Segment Start: Available data
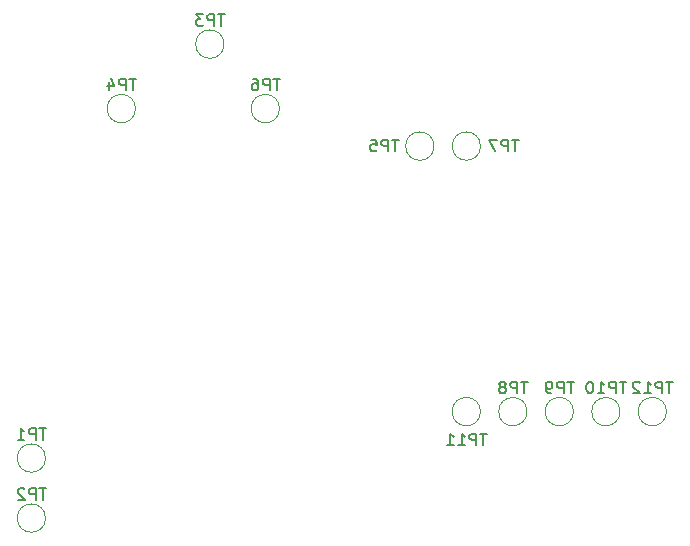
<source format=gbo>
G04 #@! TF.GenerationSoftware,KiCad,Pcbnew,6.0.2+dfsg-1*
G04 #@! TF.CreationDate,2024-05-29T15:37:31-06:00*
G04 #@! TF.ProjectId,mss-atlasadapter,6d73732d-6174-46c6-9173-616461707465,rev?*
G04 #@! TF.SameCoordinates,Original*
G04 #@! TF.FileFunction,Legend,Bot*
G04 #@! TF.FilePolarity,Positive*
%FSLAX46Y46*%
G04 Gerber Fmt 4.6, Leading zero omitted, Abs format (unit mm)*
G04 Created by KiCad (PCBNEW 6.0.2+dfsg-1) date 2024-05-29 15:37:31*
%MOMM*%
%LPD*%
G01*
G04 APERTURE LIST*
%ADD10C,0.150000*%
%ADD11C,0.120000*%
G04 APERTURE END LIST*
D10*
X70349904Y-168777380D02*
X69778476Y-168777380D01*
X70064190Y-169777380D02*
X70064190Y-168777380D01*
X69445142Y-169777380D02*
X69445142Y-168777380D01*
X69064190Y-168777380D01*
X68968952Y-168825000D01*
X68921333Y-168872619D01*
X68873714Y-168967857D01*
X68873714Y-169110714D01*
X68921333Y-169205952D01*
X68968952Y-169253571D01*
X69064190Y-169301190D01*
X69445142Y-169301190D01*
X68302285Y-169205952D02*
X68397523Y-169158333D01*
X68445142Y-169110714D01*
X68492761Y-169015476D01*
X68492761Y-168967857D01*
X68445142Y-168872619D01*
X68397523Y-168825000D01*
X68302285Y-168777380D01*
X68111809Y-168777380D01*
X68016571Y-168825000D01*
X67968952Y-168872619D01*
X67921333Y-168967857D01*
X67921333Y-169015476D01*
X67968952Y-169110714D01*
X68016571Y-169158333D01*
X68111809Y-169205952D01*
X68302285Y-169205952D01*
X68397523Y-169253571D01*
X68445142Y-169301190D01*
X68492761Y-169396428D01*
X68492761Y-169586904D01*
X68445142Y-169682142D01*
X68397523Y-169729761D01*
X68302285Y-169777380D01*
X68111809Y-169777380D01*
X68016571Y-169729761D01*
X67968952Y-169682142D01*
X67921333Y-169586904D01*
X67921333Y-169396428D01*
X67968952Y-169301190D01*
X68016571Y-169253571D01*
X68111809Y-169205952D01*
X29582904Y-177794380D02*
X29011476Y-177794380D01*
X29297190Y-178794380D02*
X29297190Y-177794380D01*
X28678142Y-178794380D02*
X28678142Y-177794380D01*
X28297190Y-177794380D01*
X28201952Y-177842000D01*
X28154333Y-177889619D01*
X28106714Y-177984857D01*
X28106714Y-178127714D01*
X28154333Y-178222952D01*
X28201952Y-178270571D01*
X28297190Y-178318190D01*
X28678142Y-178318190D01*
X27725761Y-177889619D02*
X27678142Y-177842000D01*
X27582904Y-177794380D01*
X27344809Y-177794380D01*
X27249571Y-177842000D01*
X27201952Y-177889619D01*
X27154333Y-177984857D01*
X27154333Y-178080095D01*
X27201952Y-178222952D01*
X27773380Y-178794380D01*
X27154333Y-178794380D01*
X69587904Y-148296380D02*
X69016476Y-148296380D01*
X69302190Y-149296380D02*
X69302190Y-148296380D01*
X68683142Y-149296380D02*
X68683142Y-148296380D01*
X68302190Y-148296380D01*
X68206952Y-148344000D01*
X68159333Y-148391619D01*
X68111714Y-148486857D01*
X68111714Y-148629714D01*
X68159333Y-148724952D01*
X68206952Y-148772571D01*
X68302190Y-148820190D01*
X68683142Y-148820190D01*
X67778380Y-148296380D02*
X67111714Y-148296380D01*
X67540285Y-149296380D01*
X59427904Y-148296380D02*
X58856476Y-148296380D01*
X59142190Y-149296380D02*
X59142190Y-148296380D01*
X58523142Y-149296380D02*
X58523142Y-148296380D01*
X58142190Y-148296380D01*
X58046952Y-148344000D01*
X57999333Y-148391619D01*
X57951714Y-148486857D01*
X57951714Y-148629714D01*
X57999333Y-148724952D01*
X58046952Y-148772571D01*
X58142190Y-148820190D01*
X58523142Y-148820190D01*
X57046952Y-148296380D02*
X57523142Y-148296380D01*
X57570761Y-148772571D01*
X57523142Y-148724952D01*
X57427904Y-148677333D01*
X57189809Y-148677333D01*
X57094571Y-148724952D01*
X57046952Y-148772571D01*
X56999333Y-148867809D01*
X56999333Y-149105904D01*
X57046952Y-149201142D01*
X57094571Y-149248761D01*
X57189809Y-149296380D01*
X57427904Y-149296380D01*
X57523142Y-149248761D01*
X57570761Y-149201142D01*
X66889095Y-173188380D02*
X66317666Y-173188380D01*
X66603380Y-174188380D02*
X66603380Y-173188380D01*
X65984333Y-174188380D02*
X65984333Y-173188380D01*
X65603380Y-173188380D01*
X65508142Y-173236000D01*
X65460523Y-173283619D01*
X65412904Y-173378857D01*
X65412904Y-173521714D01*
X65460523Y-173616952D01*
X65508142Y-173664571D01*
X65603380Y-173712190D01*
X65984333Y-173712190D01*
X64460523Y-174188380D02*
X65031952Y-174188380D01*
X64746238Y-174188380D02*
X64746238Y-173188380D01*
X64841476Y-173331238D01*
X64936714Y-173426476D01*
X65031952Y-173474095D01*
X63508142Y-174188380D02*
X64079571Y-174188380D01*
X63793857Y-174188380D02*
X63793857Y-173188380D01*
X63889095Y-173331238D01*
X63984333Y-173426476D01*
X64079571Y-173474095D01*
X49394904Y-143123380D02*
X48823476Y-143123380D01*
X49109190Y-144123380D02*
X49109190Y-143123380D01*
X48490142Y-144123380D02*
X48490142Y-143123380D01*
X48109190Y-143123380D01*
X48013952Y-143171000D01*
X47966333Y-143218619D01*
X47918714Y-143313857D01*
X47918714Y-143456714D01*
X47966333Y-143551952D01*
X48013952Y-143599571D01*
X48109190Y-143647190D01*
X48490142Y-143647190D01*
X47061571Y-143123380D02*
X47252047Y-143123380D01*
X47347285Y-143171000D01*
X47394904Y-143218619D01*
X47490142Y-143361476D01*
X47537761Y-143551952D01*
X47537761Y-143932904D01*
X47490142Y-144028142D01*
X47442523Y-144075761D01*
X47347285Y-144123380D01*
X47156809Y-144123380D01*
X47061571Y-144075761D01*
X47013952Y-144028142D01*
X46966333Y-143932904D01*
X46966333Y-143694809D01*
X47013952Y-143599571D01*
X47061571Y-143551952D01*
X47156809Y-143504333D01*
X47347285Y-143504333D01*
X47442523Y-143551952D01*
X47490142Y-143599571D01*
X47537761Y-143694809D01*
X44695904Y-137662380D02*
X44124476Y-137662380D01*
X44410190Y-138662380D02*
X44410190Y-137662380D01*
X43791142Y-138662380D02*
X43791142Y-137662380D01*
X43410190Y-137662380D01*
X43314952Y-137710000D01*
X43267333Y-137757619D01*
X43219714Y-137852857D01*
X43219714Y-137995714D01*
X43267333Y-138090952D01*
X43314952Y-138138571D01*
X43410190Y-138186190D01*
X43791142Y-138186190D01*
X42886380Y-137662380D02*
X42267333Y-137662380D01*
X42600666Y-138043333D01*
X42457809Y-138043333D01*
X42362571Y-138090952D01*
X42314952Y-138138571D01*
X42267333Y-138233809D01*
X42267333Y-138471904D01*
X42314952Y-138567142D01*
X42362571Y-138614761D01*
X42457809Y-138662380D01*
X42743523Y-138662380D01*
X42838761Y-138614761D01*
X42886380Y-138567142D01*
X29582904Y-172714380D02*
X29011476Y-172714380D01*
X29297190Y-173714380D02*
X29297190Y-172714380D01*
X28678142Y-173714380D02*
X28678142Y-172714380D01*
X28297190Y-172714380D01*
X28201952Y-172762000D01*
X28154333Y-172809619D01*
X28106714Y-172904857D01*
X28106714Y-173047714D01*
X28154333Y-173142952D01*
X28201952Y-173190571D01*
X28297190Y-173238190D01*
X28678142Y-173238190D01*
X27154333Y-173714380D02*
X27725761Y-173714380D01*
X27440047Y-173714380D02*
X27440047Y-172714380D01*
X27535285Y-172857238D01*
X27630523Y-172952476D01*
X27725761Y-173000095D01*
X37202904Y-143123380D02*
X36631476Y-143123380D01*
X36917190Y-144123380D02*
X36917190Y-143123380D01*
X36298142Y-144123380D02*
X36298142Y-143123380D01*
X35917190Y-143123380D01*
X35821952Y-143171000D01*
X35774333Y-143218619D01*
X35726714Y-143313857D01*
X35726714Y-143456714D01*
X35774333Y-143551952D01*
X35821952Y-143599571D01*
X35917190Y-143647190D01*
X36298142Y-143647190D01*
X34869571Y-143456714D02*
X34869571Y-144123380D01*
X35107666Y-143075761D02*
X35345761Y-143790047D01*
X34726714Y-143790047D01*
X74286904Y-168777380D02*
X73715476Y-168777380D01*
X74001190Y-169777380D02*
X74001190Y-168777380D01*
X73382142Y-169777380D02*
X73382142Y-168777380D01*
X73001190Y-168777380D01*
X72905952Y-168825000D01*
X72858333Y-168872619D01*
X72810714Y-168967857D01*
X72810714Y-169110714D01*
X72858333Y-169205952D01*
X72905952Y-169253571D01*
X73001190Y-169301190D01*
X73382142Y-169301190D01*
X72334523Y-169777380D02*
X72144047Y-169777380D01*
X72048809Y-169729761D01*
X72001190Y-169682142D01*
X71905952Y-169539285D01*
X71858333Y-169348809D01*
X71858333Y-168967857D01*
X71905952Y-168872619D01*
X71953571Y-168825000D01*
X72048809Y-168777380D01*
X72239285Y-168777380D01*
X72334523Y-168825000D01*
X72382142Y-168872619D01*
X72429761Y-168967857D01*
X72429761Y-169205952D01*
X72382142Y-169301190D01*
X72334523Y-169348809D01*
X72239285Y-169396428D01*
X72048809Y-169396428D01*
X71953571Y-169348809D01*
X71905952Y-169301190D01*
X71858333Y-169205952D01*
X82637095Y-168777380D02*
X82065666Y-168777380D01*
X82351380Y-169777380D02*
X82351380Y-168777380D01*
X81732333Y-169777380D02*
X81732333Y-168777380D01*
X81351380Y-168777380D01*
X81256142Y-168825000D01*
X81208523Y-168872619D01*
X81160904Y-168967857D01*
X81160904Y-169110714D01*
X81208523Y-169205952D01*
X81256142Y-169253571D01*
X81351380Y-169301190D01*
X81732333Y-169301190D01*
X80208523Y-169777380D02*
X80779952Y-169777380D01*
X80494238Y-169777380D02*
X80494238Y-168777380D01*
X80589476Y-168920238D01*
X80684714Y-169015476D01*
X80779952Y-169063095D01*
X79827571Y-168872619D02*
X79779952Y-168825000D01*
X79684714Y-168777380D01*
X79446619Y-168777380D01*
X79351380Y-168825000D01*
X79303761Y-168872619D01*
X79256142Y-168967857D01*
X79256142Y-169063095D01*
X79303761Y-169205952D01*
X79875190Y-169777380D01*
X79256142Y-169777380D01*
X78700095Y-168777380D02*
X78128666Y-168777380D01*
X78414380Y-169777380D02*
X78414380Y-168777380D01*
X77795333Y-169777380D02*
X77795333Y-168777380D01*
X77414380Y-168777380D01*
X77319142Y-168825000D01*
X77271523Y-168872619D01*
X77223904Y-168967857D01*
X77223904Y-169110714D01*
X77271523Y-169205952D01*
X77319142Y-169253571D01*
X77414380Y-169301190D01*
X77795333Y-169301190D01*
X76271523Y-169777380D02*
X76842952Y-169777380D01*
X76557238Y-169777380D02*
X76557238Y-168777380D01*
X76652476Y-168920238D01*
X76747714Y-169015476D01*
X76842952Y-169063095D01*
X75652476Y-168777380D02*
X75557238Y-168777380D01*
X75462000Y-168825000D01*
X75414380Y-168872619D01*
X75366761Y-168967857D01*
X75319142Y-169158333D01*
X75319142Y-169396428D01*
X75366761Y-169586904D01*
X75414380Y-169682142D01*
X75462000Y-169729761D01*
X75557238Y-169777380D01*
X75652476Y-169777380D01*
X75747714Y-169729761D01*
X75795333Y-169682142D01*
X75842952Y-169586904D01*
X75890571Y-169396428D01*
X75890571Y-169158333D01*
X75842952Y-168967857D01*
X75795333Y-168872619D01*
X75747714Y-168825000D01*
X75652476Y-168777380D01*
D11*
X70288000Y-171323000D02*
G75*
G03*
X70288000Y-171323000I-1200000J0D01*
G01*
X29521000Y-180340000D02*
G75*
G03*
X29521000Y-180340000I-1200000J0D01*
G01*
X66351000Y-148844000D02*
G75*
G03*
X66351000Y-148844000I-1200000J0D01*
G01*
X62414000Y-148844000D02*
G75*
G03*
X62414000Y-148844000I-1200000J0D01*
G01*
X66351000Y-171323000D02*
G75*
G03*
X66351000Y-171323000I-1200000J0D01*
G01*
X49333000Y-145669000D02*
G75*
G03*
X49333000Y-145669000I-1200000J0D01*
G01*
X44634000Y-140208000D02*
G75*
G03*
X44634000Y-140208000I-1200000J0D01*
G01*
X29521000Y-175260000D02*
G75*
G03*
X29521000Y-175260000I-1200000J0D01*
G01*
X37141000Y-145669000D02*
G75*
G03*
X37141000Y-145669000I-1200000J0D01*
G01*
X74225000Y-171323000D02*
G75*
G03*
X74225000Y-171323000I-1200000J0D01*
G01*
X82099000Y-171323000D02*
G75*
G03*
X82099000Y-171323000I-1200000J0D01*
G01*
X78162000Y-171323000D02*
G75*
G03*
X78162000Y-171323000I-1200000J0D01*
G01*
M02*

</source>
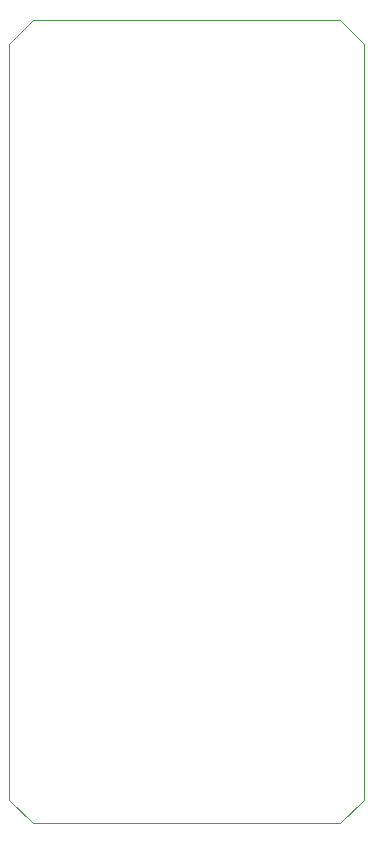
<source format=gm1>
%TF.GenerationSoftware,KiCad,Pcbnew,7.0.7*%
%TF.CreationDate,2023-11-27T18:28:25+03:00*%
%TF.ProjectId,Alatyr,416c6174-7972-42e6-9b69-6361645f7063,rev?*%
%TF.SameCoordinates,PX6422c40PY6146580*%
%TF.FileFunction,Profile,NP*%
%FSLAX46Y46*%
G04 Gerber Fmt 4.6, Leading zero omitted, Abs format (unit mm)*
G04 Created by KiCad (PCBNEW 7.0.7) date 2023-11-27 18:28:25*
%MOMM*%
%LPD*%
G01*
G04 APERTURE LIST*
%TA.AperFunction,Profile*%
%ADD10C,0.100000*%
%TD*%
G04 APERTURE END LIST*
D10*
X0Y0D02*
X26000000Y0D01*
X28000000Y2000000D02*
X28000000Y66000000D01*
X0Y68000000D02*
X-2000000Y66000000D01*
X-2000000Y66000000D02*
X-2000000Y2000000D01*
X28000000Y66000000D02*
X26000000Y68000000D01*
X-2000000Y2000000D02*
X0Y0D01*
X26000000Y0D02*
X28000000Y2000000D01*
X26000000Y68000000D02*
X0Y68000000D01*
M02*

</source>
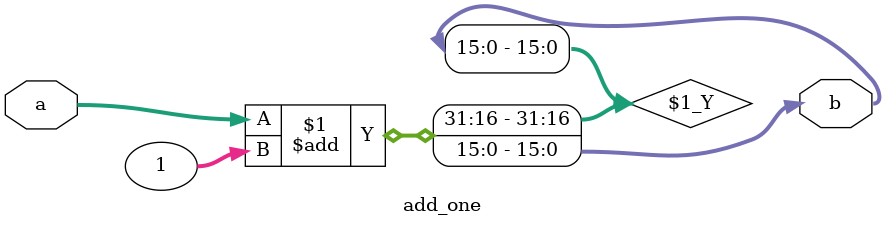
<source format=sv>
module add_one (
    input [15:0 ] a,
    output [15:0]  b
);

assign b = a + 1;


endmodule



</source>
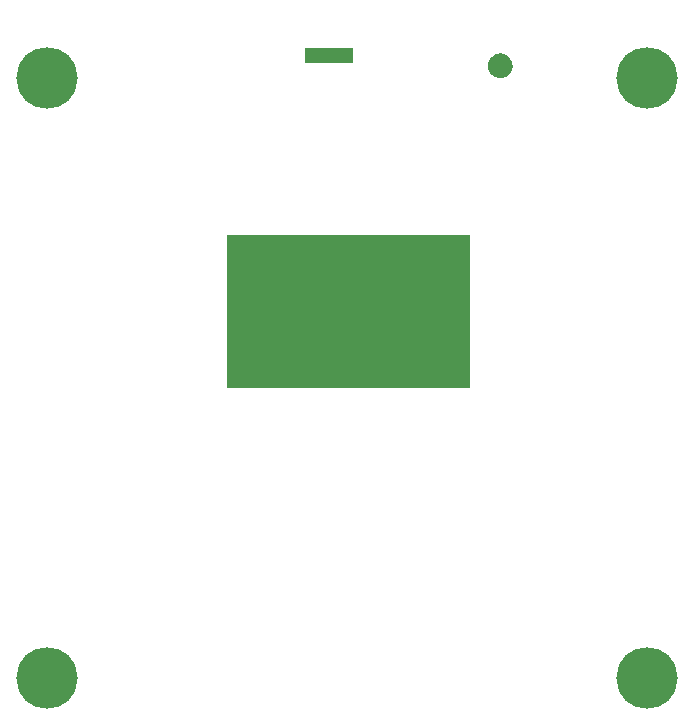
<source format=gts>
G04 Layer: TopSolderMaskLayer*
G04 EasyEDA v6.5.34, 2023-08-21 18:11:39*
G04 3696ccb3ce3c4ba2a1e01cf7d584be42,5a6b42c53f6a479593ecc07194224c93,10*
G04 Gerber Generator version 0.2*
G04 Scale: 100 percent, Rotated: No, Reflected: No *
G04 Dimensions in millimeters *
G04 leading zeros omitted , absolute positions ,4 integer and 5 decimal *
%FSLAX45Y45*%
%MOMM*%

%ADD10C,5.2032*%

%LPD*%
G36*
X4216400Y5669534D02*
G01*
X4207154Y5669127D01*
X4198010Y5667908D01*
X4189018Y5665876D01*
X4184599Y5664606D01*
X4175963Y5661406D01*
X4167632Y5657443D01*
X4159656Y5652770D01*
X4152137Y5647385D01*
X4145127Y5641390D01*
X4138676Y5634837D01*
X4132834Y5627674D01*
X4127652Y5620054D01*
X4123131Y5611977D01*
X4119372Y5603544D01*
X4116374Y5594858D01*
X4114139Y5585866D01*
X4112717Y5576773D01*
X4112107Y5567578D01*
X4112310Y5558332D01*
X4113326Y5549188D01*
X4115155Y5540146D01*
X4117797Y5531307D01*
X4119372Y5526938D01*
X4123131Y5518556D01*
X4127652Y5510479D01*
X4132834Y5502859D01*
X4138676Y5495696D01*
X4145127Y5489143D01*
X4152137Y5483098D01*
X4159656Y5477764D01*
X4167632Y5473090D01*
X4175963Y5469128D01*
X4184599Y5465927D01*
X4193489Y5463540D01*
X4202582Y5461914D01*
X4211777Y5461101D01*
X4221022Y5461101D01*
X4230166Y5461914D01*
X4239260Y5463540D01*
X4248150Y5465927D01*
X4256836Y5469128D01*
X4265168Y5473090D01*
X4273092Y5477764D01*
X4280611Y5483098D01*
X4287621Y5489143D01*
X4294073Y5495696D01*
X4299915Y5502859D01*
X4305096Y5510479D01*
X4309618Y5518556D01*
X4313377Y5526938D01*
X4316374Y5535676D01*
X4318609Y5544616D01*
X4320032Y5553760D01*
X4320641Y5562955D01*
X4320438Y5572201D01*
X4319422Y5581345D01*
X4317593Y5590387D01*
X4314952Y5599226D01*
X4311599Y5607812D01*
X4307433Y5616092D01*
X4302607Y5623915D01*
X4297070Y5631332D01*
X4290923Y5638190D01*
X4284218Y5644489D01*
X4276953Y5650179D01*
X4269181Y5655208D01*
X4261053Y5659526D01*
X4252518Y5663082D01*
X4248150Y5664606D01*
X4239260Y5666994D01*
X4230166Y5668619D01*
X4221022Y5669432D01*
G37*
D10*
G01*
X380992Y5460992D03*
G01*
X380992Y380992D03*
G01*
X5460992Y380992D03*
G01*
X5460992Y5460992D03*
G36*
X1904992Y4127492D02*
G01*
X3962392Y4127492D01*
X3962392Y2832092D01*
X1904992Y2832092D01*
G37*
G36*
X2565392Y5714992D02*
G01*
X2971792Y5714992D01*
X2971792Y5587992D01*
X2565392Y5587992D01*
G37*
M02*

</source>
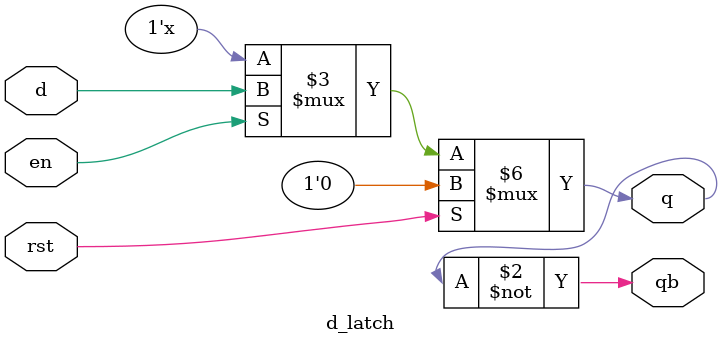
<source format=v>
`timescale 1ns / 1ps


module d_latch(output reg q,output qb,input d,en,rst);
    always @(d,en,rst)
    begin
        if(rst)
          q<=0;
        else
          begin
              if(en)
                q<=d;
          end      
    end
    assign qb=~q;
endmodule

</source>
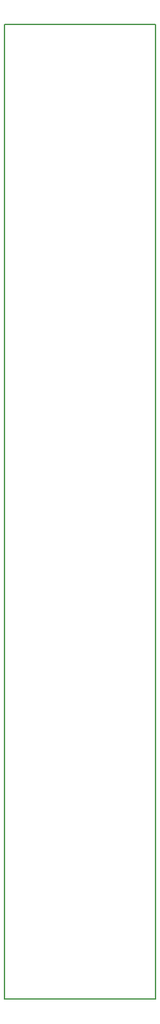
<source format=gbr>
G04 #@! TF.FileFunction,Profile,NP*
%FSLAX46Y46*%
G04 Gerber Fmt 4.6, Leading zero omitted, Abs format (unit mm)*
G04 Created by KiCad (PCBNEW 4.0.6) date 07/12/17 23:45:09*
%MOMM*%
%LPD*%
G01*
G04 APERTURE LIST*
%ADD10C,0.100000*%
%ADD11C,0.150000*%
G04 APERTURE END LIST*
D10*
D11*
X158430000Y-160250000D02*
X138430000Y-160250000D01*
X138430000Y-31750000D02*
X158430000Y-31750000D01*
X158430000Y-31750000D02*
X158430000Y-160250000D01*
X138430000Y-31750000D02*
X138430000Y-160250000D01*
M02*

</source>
Segment End: Available data
Scan the data for the string "CreationDate" and copy each line in which it occurs.

Response to this exercise |
G04 #@! TF.CreationDate,2024-05-29T15:37:31-06:00*
%TF.CreationDate,2023-11-27T18:28:25+03:00*%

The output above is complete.